CC proposes four combinations of signals, which they consider mutually exclusive in the current state of the proposal: Credit, Credit + Direct Contribution, Credit + Ecosystem Contribution, and Credit + Open. (I am not sure why the Open signal is mutually exclusive with the Contribution signals.)

Mixed Signals

From Human Content to Machine Data is the document that provides the foundation for Signals. Reading through it, I get mixed signals (sorry) about the purpose and target audience.

The argument about reciprocity and the social contract that it is derived from suggested to me that creators of blogs, news sites, image galleries, and similar would apply signals. That such creators can indicate to AI operators how reciprocation should look like. That I can stick signals to this blog to indicate that an LLM must reference it if it was used in training data.

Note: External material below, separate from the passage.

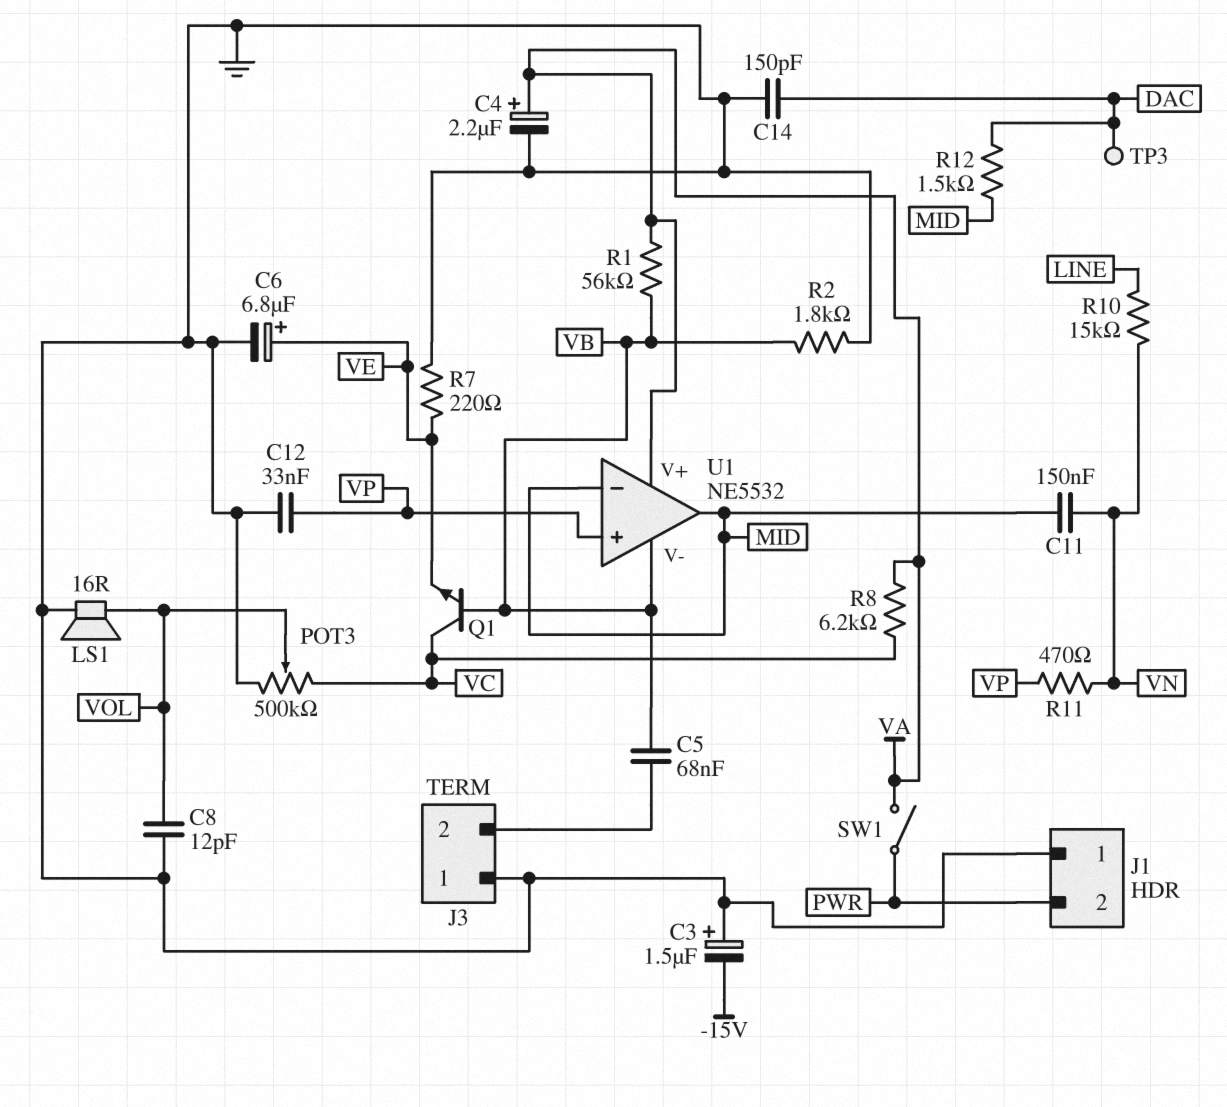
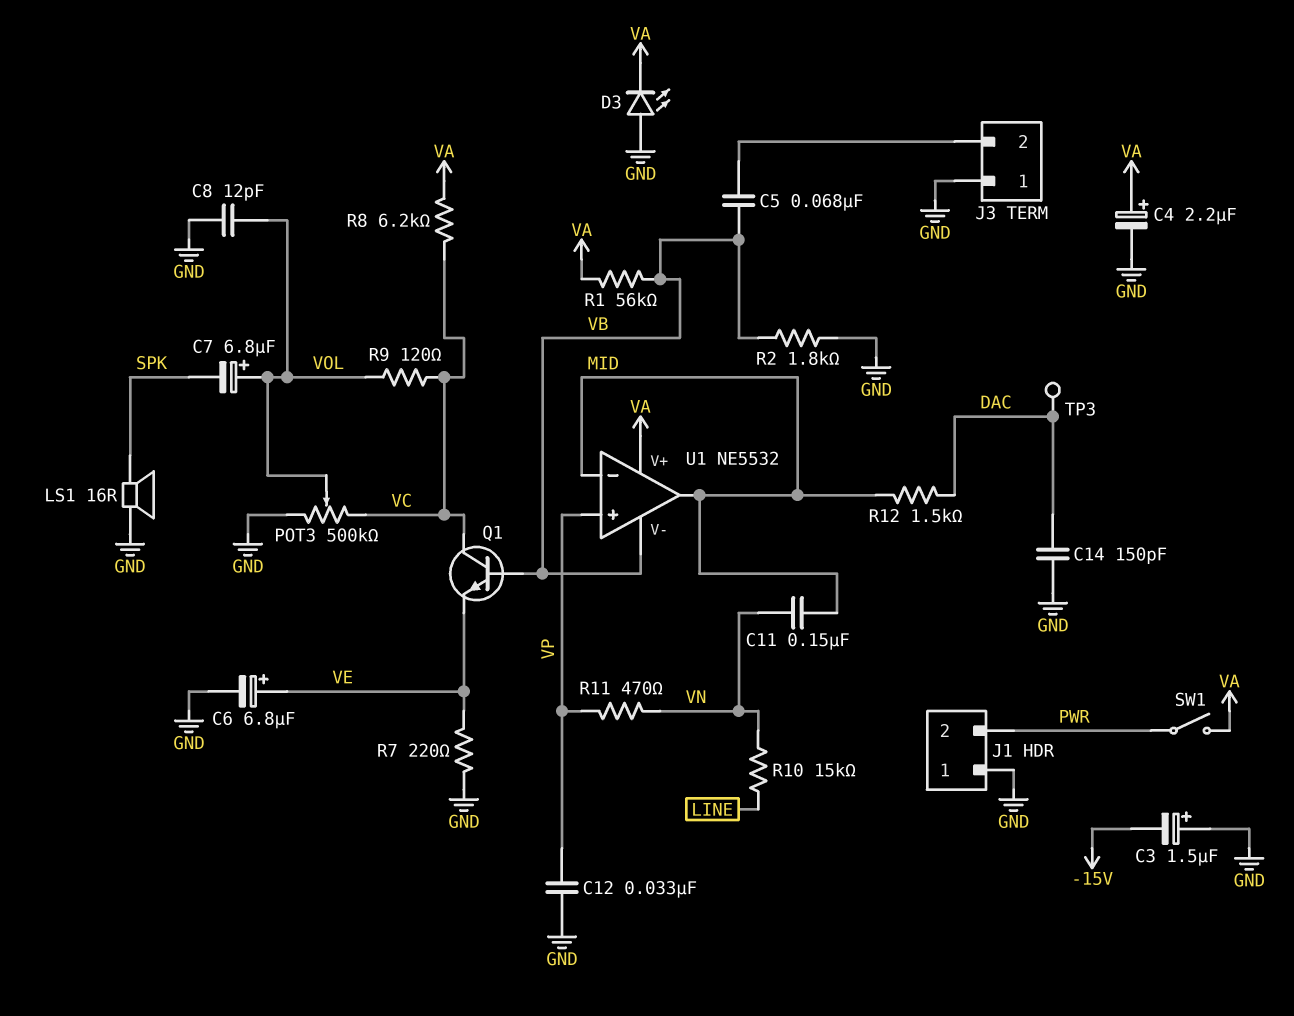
C7: none -> 6.8uF (plus VOL, minus SPK)
D3: none -> LED (A GND, K VA)
LS1: speaker 16R (GND, VOL) -> speaker 16R (GND, SPK)
R9: none -> 120 (VC, VOL)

Later in the document (p. 29), CC states that signals are intended to be "attached to large collections of content" (emphasis is mine). The descriptions of the signals themselves suggest that providers of data sets for AI training are the target audience.

This opens a gap in reciprocity: AI operators reciprocate holders of large data sets, but not necessarily the creators of the content that comprises such data sets. CC themselves give the examples of StackOverflow and Reddit in their reasoning. Cases where users heavily protested that the content they created be used as training data for AI. It is unclear to me how the Signals will alleviate such grievances by addressing only the platform as a whole.

Optimistic Reciprocity

CC believes that reciprocity is "a critical ingredient to widespread consent" (From Human Content to Machine Data, p.19). I share this view. I am not so certain that large players in GenAI will also share this view. Consider the following questions:

  1. Would GenAI companies already attribute training data of their models if it could easily be done with no repercussions?
  2. Is there a reliable way to prove that a model has been trained on a CC licensed data set?
  3. Have current models been trained on material that is under more restrictive copyright than any CC license?

CC further seems aware of technical hurdles, stating that they "seek to establish norms around what is possible, not letting the perfect be the enemy of the good" (emphasis theirs, From Human Content to Machine Data, p.26). The credit signal leaves a loophole that may pertain to this. In the description of the Credit signal, attribution in case of RAG is required "where it is technically feasible to connect content with particular outputs" (also p.26). That is a pretty big escape hatch.

Concluding Thoughts

In the end, I am left unsure how signals will contribute to restoring the social contract between content creators and AI operators. Reciprocity with data set providers and platforms does not necessarily mean reciprocity with the individual that creates content for said platforms. I am curious about what the alpha version of Signals will look like in November.

That being said, there is no denying the need for an initiative such as signals. A week after CC went public with signals, Cloudflare announced they will start blocking AI web crawlers by default, proclaiming July 1 to be "Content Independence Day". Their reasoning is similar to that of CC; their goal, in contrast, appears to be a purely monetary compensation model. Such pressure may, in the end, be enough to force large players in the GenAI space into reciprocity.

This action of Cloudflare showcases an increasing awareness that AI has disrupted the established agreement between content creators and web scrapers. I think CC correctly identified the need to give creators of the Commons some way to re-establish balance. It is yet too early to say if signals can achieve this. The attempt is certainly timely.